Cohort Studies with Sample Groups#

This guide explains how to use [[sample_groups]] (WC-02) to run per-sample and per-group analyses across an entire cohort.

Problem#

Population-scale studies require the same pipeline steps to run independently for every sample in every group. Manually duplicating rules for 50+ samples is error-prone and unmaintainable.

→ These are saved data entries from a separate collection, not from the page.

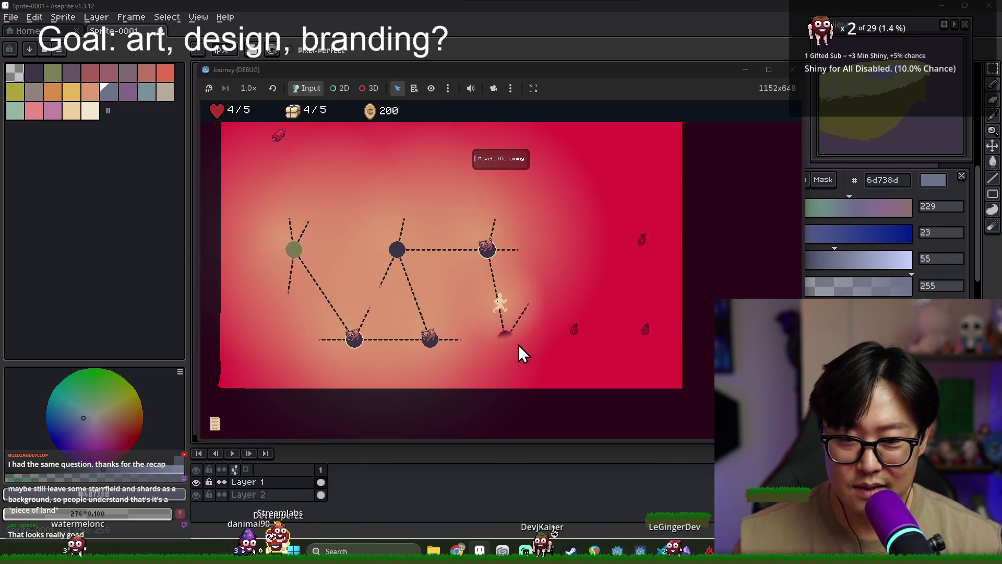
{"action": "left_click", "coordinate": [492, 344]}
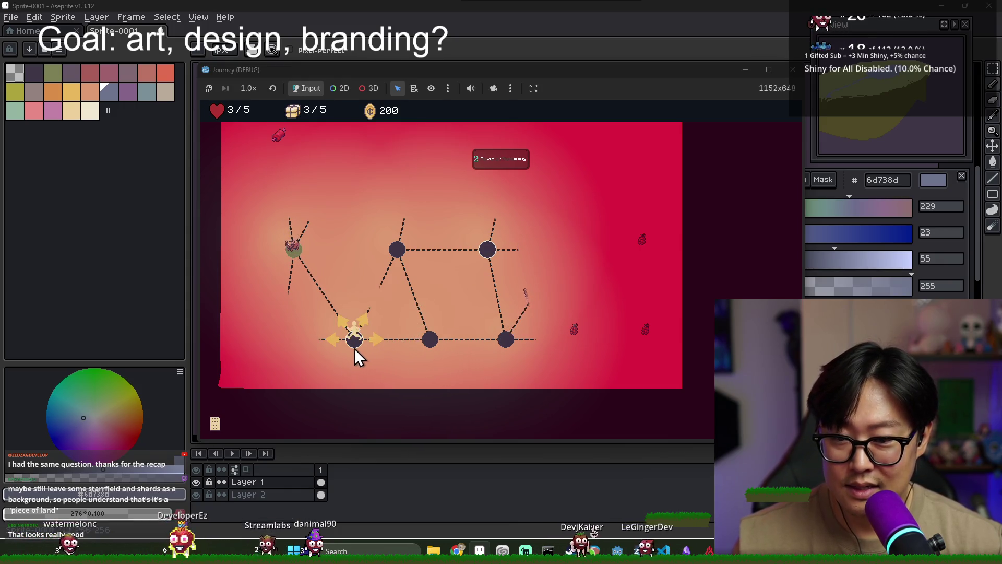
{"action": "left_click", "coordinate": [343, 324]}
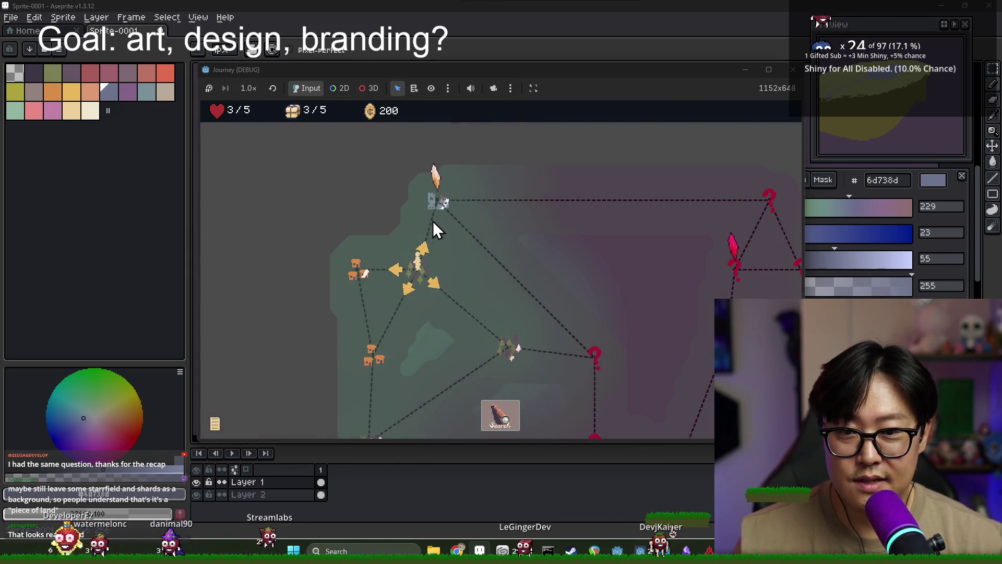
{"action": "left_click", "coordinate": [434, 230]}
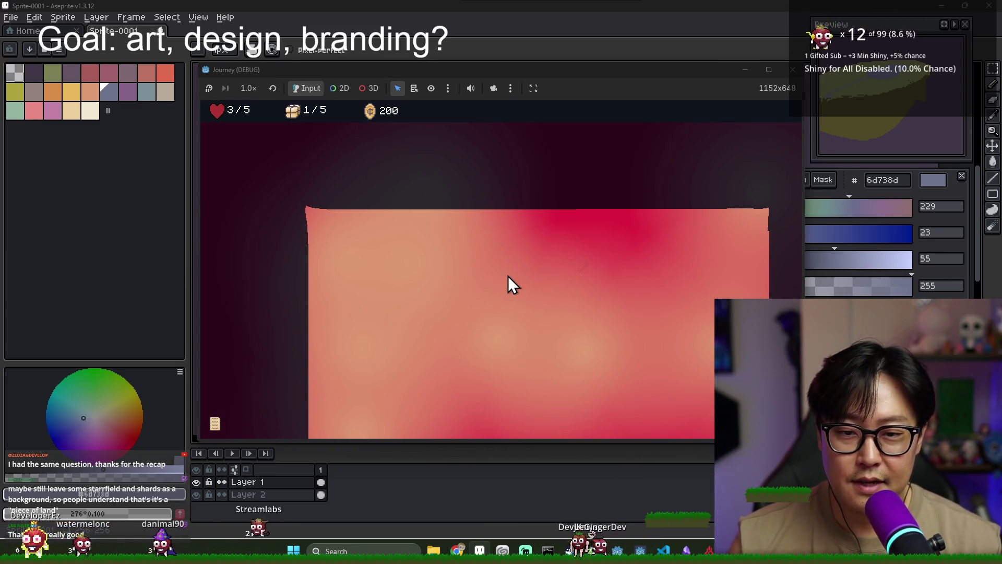
{"action": "scroll", "coordinate": [432, 281], "scroll_direction": "down", "scroll_amount": 2}
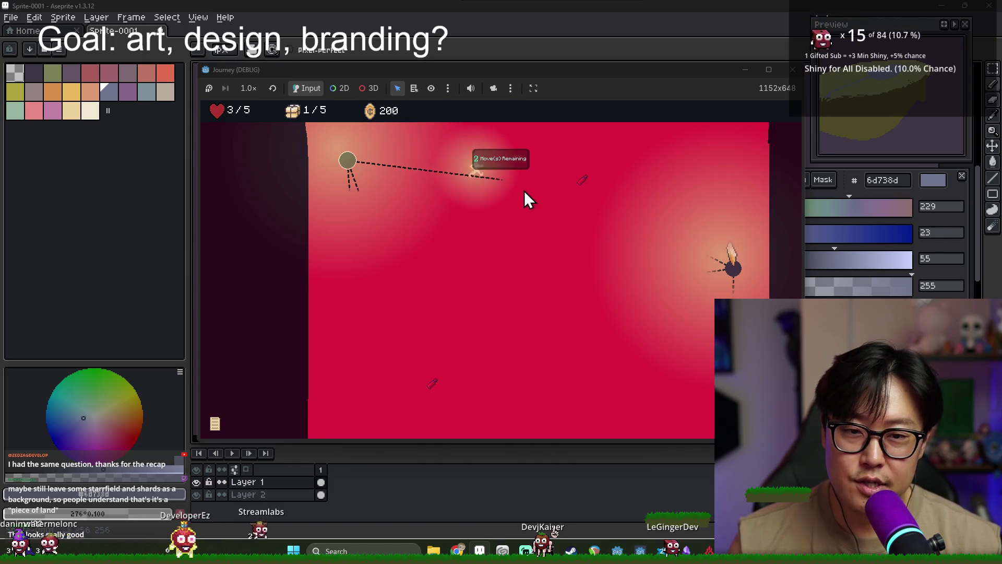
{"action": "left_click", "coordinate": [731, 270]}
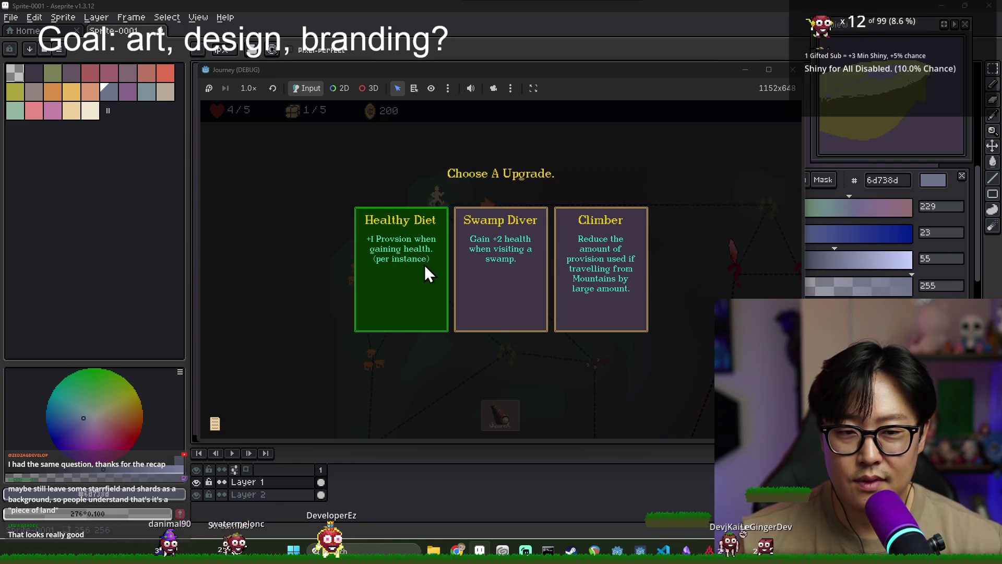
- Take the Healthy Diet upgrade, enter the crystal node's region, then close the debug game
{"action": "left_click", "coordinate": [405, 268]}
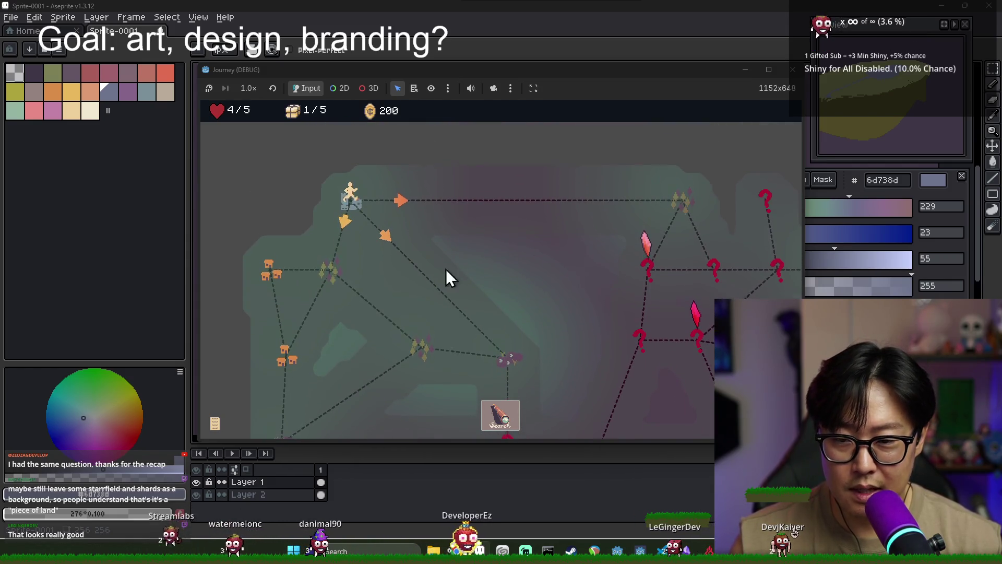
{"action": "left_click", "coordinate": [325, 209]}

Solution: `[[sample_groups]]`#

Define one [[sample_groups]] block per group. Each block contains a list of sample IDs. Rules that use {sample} or {group} placeholders are expanded once per (group, sample) combination.

[[sample_groups]]
name    = "control"
samples = ["CTRL_001", "CTRL_002", "CTRL_003"]

[[sample_groups]]
name    = "case"
samples = ["CASE_001", "CASE_002"]

Wildcard Placeholders#

Placeholder	Replaced with
`{sample}`	Individual sample name
`{group}`	Group name for this sample

Expanded Rule Names#

For a rule align across the groups above the engine produces:

align_control_CTRL_001
align_control_CTRL_002
align_control_CTRL_003
align_case_CASE_001
align_case_CASE_002

Rules that do not reference {sample} or {group} (e.g., a multiqc step that takes the whole qc/ directory) run once and are kept as-is.

Group Metadata#

Attach arbitrary metadata to each group for use in downstream reporting:

[[sample_groups]]
name    = "treatment_arm_A"
samples = ["PT_A001", "PT_A002"]
[sample_groups.metadata]
drug  = "compound_X"
dose  = "100mg"

Minimal Example#

[workflow]
name = "cohort-minimal"

[config]
reference = "/data/ref/hg38.fa"

[[sample_groups]]
name    = "healthy"
samples = ["H001", "H002"]

[[sample_groups]]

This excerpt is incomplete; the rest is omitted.